Separately, the U.S. has less-comprehensive Trade and Investment Framework Agreements with Argentina, Brazil, Ecuador, Paraguay, Uruguay and a collection of Caribbean nations. Those agreements outline the terms for regular dialogues on issues such as market access, workers’ rights, environmental regulations and intellectual property protections.

“The president will use the summit to align regional leaders, the private sector and civil society behind a new and ambitious economic agenda that builds upon our existing free trade agreements in the hemisphere to really help address some of the dislocations of trade,” Juan Gonzalez, the National Security Council’s senior director for the Western Hemisphere, told reporters last week.

That includes addressing issues related to “equity and equality, supporting the global energy transition, the adoption of technology,” he added.

Free trade lawmakers on both sides of the aisle, however, are growing frustrated with Biden’s resistance to negotiating traditional trade deals, a position that administration officials have said stems from members of Congress and American voters rejecting a sprawling trans-Pacific pact under former President Barack Obama.

The Biden administration has instead sought to forge a path on trade that breaks from the convention of opening the U.S. market to foreign exports in exchange for countries reforming their business and investment regulations and bolstering their labor and environmental standards.

Last month, Biden formally kicked off negotiations for an Indo-Pacific Economic Framework that seeks to find common ground among 13 countries in Asia on issues like digital trade, taxes, corruption, clean energy and supply chains, among other topics.
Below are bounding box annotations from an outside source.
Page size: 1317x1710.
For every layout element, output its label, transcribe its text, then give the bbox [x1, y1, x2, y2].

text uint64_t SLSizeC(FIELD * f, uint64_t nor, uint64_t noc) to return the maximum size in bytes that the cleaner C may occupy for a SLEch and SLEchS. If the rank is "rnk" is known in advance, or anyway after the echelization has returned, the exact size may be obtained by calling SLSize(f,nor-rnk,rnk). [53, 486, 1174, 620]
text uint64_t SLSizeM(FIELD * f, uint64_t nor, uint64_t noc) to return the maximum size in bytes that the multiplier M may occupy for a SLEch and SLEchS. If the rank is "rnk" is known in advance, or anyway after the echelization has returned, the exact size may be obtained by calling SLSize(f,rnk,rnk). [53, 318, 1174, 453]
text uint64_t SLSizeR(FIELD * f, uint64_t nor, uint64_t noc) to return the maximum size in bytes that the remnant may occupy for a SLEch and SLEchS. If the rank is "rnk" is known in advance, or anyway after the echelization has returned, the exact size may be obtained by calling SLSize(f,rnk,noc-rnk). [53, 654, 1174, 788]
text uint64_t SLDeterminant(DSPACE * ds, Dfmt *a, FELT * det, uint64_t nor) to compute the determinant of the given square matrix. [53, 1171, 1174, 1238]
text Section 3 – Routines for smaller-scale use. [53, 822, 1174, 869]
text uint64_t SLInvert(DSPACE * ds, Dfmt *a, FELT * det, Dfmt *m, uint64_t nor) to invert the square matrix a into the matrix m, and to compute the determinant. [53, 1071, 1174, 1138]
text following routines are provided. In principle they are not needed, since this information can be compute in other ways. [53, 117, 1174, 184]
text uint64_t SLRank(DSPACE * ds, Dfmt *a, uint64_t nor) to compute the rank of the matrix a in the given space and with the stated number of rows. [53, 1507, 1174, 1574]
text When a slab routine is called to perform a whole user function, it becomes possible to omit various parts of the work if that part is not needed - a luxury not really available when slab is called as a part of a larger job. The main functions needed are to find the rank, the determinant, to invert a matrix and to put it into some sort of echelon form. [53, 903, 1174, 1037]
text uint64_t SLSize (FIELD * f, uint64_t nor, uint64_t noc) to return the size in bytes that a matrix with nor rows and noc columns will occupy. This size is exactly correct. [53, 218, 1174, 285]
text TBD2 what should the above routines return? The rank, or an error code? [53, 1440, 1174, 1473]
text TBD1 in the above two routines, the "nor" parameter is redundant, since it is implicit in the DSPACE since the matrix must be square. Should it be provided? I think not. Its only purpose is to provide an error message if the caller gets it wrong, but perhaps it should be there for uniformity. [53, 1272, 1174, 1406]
Skeptics question whether the arrangement will have teeth without the traditional incentives and enforcement mechanisms found in free trade agreements.

“We have started to evolve away from a traditional dispute-settlement mechanism to thinking about new ways of holding the different participants in a trade agreement accountable for creating integrity in the promises that are made and in the vision that's incorporated into the agreement,” Tai said Monday.

The Americas are a much different market than Asia, in part because of the U.S.’ existing free trade agreements there, said Kellie Meiman Hock, who previously served as USTR's director in Brazil and the Southern Cone. Many countries already have negotiated lower tariffs with the U.S. — though vocal outliers like Ecuador still want their own trade deal.

“You don't have the dynamic that you necessarily had with some of the IPEF countries kind of grumbling on the margins about where's the market access,” said Meiman Hock, who is now a managing partner at McLarty Associates. “And frankly, a lot of the countries in Latin America are grappling with their own domestic conversations about what they want their own trade policy to look like.”

But similar to the Indo-Pacific region, China has made inroads in Latin America through its own investments in infrastructure projects and other initiatives. That has raised concerns that American companies are not only losing market opportunities to Chinese rivals, but that U.S. influence among some of its closest neighbors is eroding.

Eric Farnsworth, a Clinton administration alum who leads the Washington office of the Council of the Americas and the Americas Society, says business and government leaders in Latin America regularly ask him why the U.S. isn't fighting harder to maintain favor in the region.

“China is in a global battle for hearts and minds and trying to promote the idea that their system and their model is at least equal to, if not superior to, liberal Western democracy,” Farnsworth said. “If you can get populations in emerging markets around the world to have essentially a moral equivalence between Western democracy and Chinese communist governance, that's a major strategic victory for China."